### PROBLEM STATEMENT:
Write the next part of the blog post about the Northumbrian dialect dictionary, picking up right after its last line.

───── DOCUMENT EXCERPT ─────

Via Damien Hall’s Facebook post I learn of the new Northumbrian Wordhoard, as reported by Tony Henderson for Cultured North East:
A scene: a courtroom in Gosforth in Newcastle some years ago,
The defendant was asked by the solicitor why he struck another man in a bar. The accused replied: “Coz he was slavering on, like.” Everybody in the room knew exactly what he meant, apart the chairman of the bench, an older, upper middle class Northumbrian lady who halted the proceedings to ask: “Excuse me but what on earth does slavering on mean?”
She would have benefited from a new book compiled by the Northumbrian Language Society, which will be launched at an event on Saturday October 14 in Morpeth Town Hall[.] The book, titled Northumbrian Wordhoard, is the most definitive up-to-date dictionary produced by the society in its 40 year history. It contains both 1,250 of the commonest Northumbrian dialect words with their meanings, and also – a blessing for visitors – a reverse list of Standard English items translated into Northumbrian. […]
Among the dictionary’s most common 140 words are Ahint (behind); bustin (to use the loo); bagsie (to choose); duds (clothes); glaikit (clumsy, inattentive}; hacky (dirty); howk (dig up); lowp (jump); lowse (release, as in leaving work or school for the day); palatic (drunk); skelp (beat, slap); stumer (bold plan)[.] And who hasn’t asked at the fish and chip shop for scrumshins (small pieces of fried batter)?
Other words and phrases which decorate the language are browtins up (upbringing); dicky (poorly); clart on (fidget, mess about); gan canny (be careful); hadaway ( go away); skinch (claim for protection or sanctuary); stowed oot (full up); tarry toot ( roofing felt, lino); away wi the mixer (daft); bleb (blister); bleezer (metal sheet with handle to help ignite a coal fire); bowk (belch); cadge (beg, borrow).
The dictionary is the start of a more ambitious project, including the creation of more dialect material for use in schools, adult education and for community groups. The society also welcomes contributions of more words.
I like the reverse-list feature very much. My one complaint is that the story doesn’t explain “slavering on,” and I haven’t been able to elucidate it in an admittedly cursory online search. I did find this entry in Oliver Heslop’s Northumberland words: A glossary of words used in the County of Northumberland and on the Tyneside (London, 1893-94; p. 654):
SLAVERIN, slavering. Applied as a term of contempt equivalent to boobyish, as “slaverin hash,” “slaverin cull,” “slaverin, or slaver-haggish.”
“Henry Hedley is likewise fined for calling Wm. Johnson, one of the Stewards, slavering hash, and deniing to meete 3s. 4d.” — Books of the Bricklayers’ Company, Newcastle-upon-Tyne, Nov. 28th, 1665.
”Wor Geordy, one day — the greet slaverin cull —
He wad be a noodle, and act like a full.”Ed. Corvan, d. 1865, He wad be a Noodle.

───── DATASET ─────

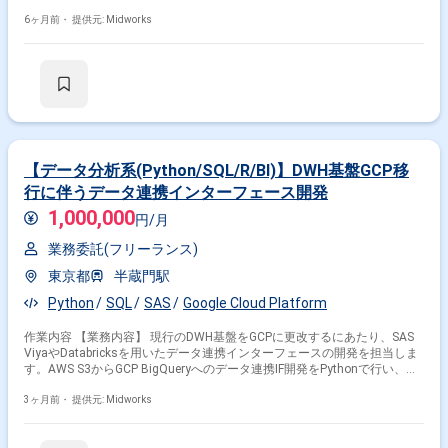
Fortranコードの読解と処理内容の設計書への落とし込み ・設計書に基づ
いたSASプログラムの開発 ・既存ドキュメントの確認 ・設計書作成工数の
6ヶ月前・
提供元: Midworks
見積もり
【データ分析系(Python/SQL/R/BI)】DWH基盤GCP移
行に伴うデータ連携インターフェース開発
1,000,000
円/月
業務委託(フリーランス)
東京都
半蔵門駅
Python
SQL
SAS
Google Cloud Platform
作業内容 【業務内容】 現行のDWH基盤をGCPに更改するにあたり、SAS
ViyaやDatabricksを用いたデータ連携インターフェースの開発を担当しま
す。AWS S3からGCP BigQueryへのデータ連携IF開発をPythonで行い、
GCP上のデータ処理ETLをSAS Viya上で実施します。現行システムの調査
から基本設計、開発、テストまでの全工程を担当し、3名体制のチームで
3ヶ月前・
提供元: Midworks
進めます。 【作業内容】 ・AWS S3からGCP BigQueryへのデータ連携IF開
発（Python） ・GCP上のデータ処理ETL開発（SAS Viya） ・現行システ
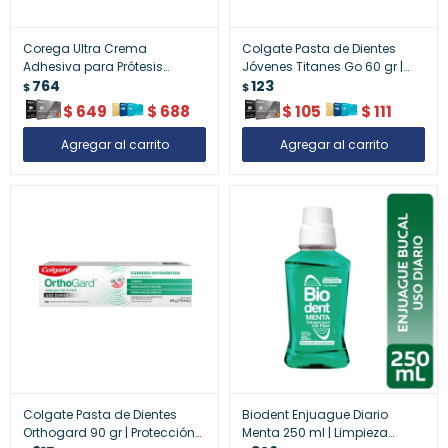
Corega Ultra Crema
Colgate Pasta de Dientes
Adhesiva para Prótesis
Jóvenes Titanes Go 60 gr |
Dentales Menta 70 gr |
764
Diversión y Protección Dental
123
$
$
Fijación y Comodidad
$
649
$
688
$
105
$
111
Colgate Pasta de Dientes
Biodent Enjuague Diario
Orthogard 90 gr | Protección
Menta 250 ml | Limpieza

─────

### REPLY:
Allan’s Tyneside Songs, 1891, p. 394.
That’s suggestive, but doesn’t really explain the usage in the article.
Many of these are not “Northumbrian” at all: “duds”, “bagsie”, “dicky”, “bleb”, “cadge” are well-known throughout the UK, for example (though, mysteriously, not familiar to Mr Henderson, it appears. He may need to do some work on his own wordhoard.)
Others are northernisms, but again, not really “Northumbrian” specifically: “glaikit”, “skelp”, “ahint” … all familiar to me, and I’m not Northumbrian in the least. (In fairness, Northumbrian only diverged from Scots significantly fairly recently, and I am familiar with a lot of distinctively Scots vocabulary.)
Duds is very familiar (as old-fashioned slang) in AmE as well (I used to wash mine at Suds the Duds laundromat.) Dud is first attested in the 1300s in the sense of some coarse cloth, hence ultimately also the sense of something faulty.
The DSL gives for slaver
1. intr. To talk nonsense, drivel, to chatter in a silly, empty way, to blether (Cai., Bnff., Slg., Fif., em.Sc.(b), wm., s.Sc. 1970); to talk in an ingratiating or insincerely polite manner (Fif., Edb. 1970), also occas. tr.
https://dsl.ac.uk/entry/snd/slaver
Thanks! Seems a minor offense to hit a man for, but I haven’t frequented Northumbrian bars…
Google says slaver means letting saliva run from the mouth.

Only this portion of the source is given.